Call Variants with SAMtools
This process uses SAMtools/BCFtools (version 0.1.12) to call SNPs/INDELs from BAM files, generating VCF (variant call format) files as output. You can then import the VCF files into a SAS data set.
Important : Before running this process, you must download SAMtools from http://samtools.sourceforge.net/ and save the executable files under the folder C:\Program Files\SASHome\JMPGenomics\12\Genomics\ThirdPartyAnnotation\NextGen.

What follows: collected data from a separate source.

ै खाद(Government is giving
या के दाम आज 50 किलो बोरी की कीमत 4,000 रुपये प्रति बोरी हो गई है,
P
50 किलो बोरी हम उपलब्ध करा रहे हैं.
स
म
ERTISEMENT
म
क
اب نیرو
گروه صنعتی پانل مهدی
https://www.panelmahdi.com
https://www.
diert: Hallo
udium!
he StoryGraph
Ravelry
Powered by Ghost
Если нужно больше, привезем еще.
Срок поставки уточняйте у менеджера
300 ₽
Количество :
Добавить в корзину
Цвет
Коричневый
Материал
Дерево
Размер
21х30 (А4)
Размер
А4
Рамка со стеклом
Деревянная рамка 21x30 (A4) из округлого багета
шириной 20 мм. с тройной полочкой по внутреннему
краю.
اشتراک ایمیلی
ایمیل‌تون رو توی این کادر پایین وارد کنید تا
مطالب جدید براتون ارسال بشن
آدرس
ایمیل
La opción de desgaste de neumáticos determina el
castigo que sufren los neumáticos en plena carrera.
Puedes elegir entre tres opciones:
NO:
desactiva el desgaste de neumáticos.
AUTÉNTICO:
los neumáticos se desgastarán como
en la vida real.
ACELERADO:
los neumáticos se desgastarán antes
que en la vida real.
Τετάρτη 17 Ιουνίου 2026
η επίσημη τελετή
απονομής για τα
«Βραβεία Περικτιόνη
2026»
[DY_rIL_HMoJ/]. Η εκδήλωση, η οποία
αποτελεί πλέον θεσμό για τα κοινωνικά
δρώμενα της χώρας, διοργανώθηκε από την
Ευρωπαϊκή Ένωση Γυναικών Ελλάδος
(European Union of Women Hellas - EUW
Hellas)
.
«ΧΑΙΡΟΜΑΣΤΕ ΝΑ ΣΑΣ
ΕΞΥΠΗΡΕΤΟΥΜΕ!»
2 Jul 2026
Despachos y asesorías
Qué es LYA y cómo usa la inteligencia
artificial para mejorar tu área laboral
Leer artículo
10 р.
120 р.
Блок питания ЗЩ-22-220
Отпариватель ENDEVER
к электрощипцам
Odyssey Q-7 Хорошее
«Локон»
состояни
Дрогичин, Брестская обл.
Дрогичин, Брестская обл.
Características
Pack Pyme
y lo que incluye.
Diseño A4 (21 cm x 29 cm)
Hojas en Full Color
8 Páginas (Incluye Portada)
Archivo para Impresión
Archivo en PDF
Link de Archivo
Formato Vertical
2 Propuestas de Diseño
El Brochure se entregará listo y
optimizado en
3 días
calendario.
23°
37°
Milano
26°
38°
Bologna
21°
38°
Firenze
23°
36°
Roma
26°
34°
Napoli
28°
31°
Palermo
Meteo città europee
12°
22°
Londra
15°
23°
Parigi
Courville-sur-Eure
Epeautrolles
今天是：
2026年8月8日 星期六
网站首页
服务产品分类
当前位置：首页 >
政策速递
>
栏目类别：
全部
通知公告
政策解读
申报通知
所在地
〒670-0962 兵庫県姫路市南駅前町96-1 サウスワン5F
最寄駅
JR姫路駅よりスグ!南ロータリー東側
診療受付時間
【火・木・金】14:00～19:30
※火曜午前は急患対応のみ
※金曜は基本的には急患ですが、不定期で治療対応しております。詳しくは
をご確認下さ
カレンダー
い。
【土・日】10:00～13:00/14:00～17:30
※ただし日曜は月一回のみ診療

Note : This process is considered experimental .
What do I need?
To run this process, you need the following input data:
One or more Files for Variants Call . These must be Compressed Binary Sequence Alignment Map ( BAM ) files with extension “ .bam ”. An example is the NA18507_maq.bam file (not shown), found in the JMP Genomics LifeSciences\Sample Data\Next-Gen\ folder.
A Reference File . This file must contain a FASTA -formatted Reference Sequence, and have an extension of “ .fa ”. An example is the NA18507.fa file, found in the JMP Genomics LifeSciences\Sample Data\Next-Gen\ folder, and is shown below.
For detailed information about the files and data sets used or created by JMP Life Sciences software, see Files and Data Sets .
Output/Results
The output data sets generated by this process are listed in a Variants Call Message window. Refer to the Call Variants with SAMtools output documentation for detailed descriptions.